From Measurement to Expertise: Empathetic Expert Adapters for Context-Based Empathy in Conversational AI Agents
Erfan Shayegani, Jina Suh, Andy Wilson, Nagu Rangan, Javier Hernandez
TL;DR
This work targets the gap between generic empathy in conversational AI and the need for task- and context-specific empathy. It analyzes real-world SENSE-7 data to uncover how user expectations of empathy vary by task and how perceived empathy correlates with satisfaction. Leveraging these insights, the authors build a synthetic multi-turn data generation pipeline, define task-specific empathy patterns, and train four context-specific empathetic expert adapters (LoRA-based) on frozen LLM backbones, guided by both generative and learning-based reward models. Across LLMS of different scales, their adapters outperform Baseline and System Prompt baselines in maintaining and aligning empathy with user expectations, particularly in long multi-turn conversations, demonstrating practical gains for user satisfaction, robustness, and privacy-preserving evaluation. The approach offers a concrete path to deploy context-aware empathetic agents in real-world settings, with implications for RLHF integration, mixture-of-experts architectures, and ethical deployment considerations.
Abstract
Empathy is a critical factor in fostering positive user experiences in conversational AI. While models can display empathy, it is often generic rather than tailored to specific tasks and contexts. In this work, we introduce a novel framework for developing and evaluating context-specific empathetic large language models (LLMs). We first analyze a real-world conversational dataset consisting of 672 multi-turn conversations across 8 tasks, revealing significant differences in terms of expected and experienced empathy before and after the conversations, respectively. To help minimize this gap, we develop a synthetic multi-turn conversational generation pipeline and steer responses toward our defined empathy patterns based on the context that more closely matches users' expectations.
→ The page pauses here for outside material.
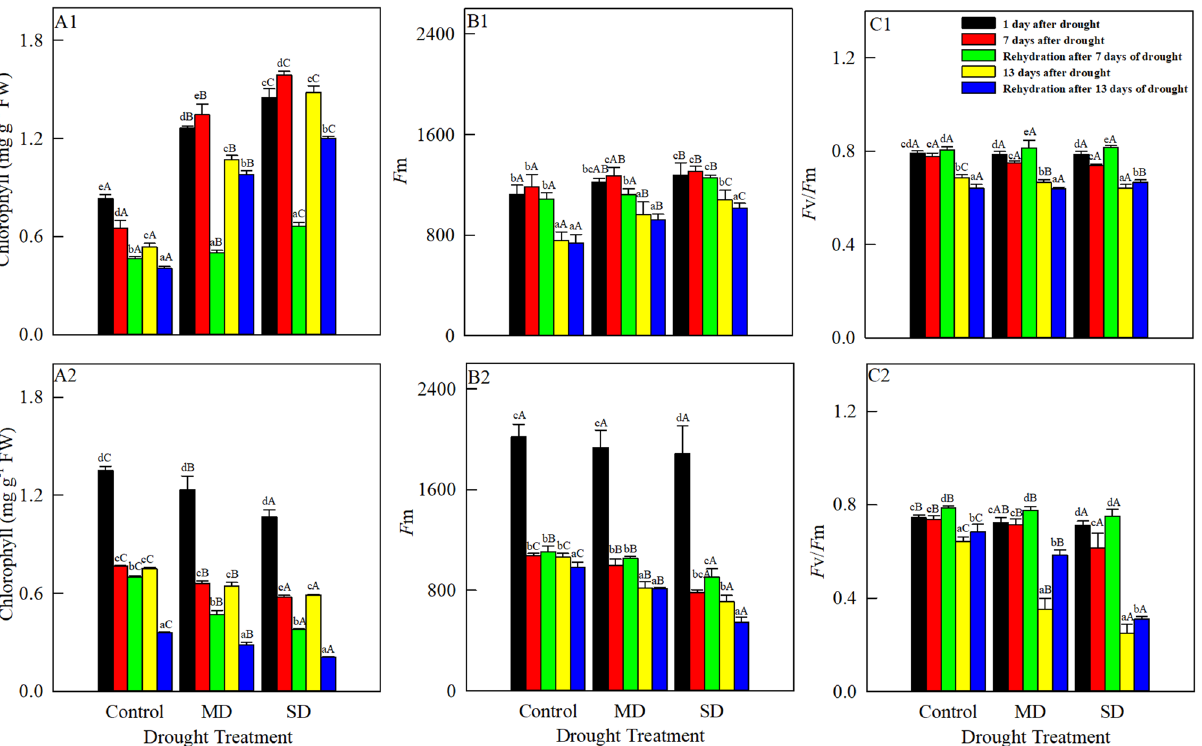
Figure 1. Changes in chlorophyll content, F m and F v/ F m of A. squarrosum ( A1 , B1 , C1 ) and S. viridis ( A2 , B2 , C2 ) under drought stress (August 1, 7, 13) and rehydration (August 8, 14). Different lowercase letters indicate significant differences among days for the same treatment. Different capital letters indicate significant differences among drought treatments for the same on 14 August. RWC of A. squarrosum under severe drought was highest (88.2%) on 8 August, but RWC of S. viridis reached its highest value in the control (93.1%). With increasing drought duration, the malondialdehyde content in the control of A. squarrosum (Fig. 2B1) first decreased (from 1 to 7 August) and then increased (from 7 to 13 August), but the content under moder- ate and severe drought increased continuously. The content decreased with increasing drought intensity on 1 August. However, the contents under moderate drought on 7 and 13 August were significantly higher than those in the control and under severe drought. The malondialdehyde content of S. viridis (Fig. 2B2) increased with increasing drought duration and stress, and reached the highest level under severe drought on 13 August (2.714 mmol g −1 DW). Although the malondialdehyde content in the control of A. squarrosum increased after rehydration on 8 August, the contents in both species on 8 and 14 August were lower than those before rehydration. Membrane permeability of the two species (Fig. 2C1, C2) increased with increasing drought duration and stress. On 1 August, membrane permeability of A. squarrosum (28.2%) and S. viridis (22.2%) reached its lowest values in the control, and these values were significantly lower than those under moderate and severe drought. After re-watering on 14 August, rehydration reduced membrane permeability of A. squarrosum in the control, but permeability reached its highest level (63.3%) on 8 August, and this was significantly lower than the value before rehydration. On 8 and 14 August, membrane permeability of A. squarrosum under moderate and severe drought and of S. viridis under all treatments was lower than that before rehydration. Changes in the activity of antioxidase. With increasing drought duration, peroxidase activities of both species (Fig. 3A1, A2) first decreased and then increased, except that the activity in A. squarrosum under severe drought increased continuously. Peroxidase activity of S. viridis was the largest (136.073 10 3 U g −1 DW min −1 ) in the control on 1 August, 1.15 times and 1.50 times, respectively, the values under moderate and severe drought. After re-watering on 8 and 14 August, peroxidase activity of A. squarrosum was higher than that before rehydra- tion, whereas S. viridis showed decreases after both re-hydrations. SOD activities of both species (Fig. 3B1, B2) increased with increasing drought duration and sever- ity. From 1 to 13 August, their activities were significantly higher under severe drought than in the control and under moderate drought. On 13 August, SOD activity of S. viridis was highest under severe drought, at 173.071 10 3 U g −1 DW h −1 , which was 1.13 and 1.38 times the value in the control and under moderate drought, respectively. SOD activity of A. squarrosum after rehydration was higher than that before rehydration, and its activity increased with increasing drought stress. On 8 August, rehydration increased SOD activity in S. viridis , but its activity decreased below that before rehydration on 14 August.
We then train empathetic expert adapters for context-specific empathy that specialize in varying empathy levels based on the recognized task. Our empirical results demonstrate a significant gap reduction of 72.66% between perceived and desired empathy with scores increasing by an average factor of 2.43 as measured by our metrics and reward models. Additionally, our trained empathetic expert adapters demonstrate superior effectiveness in preserving empathy patterns throughout conversation turns, outperforming system prompts, which tend to dramatically diminish in impact as conversations lengthen.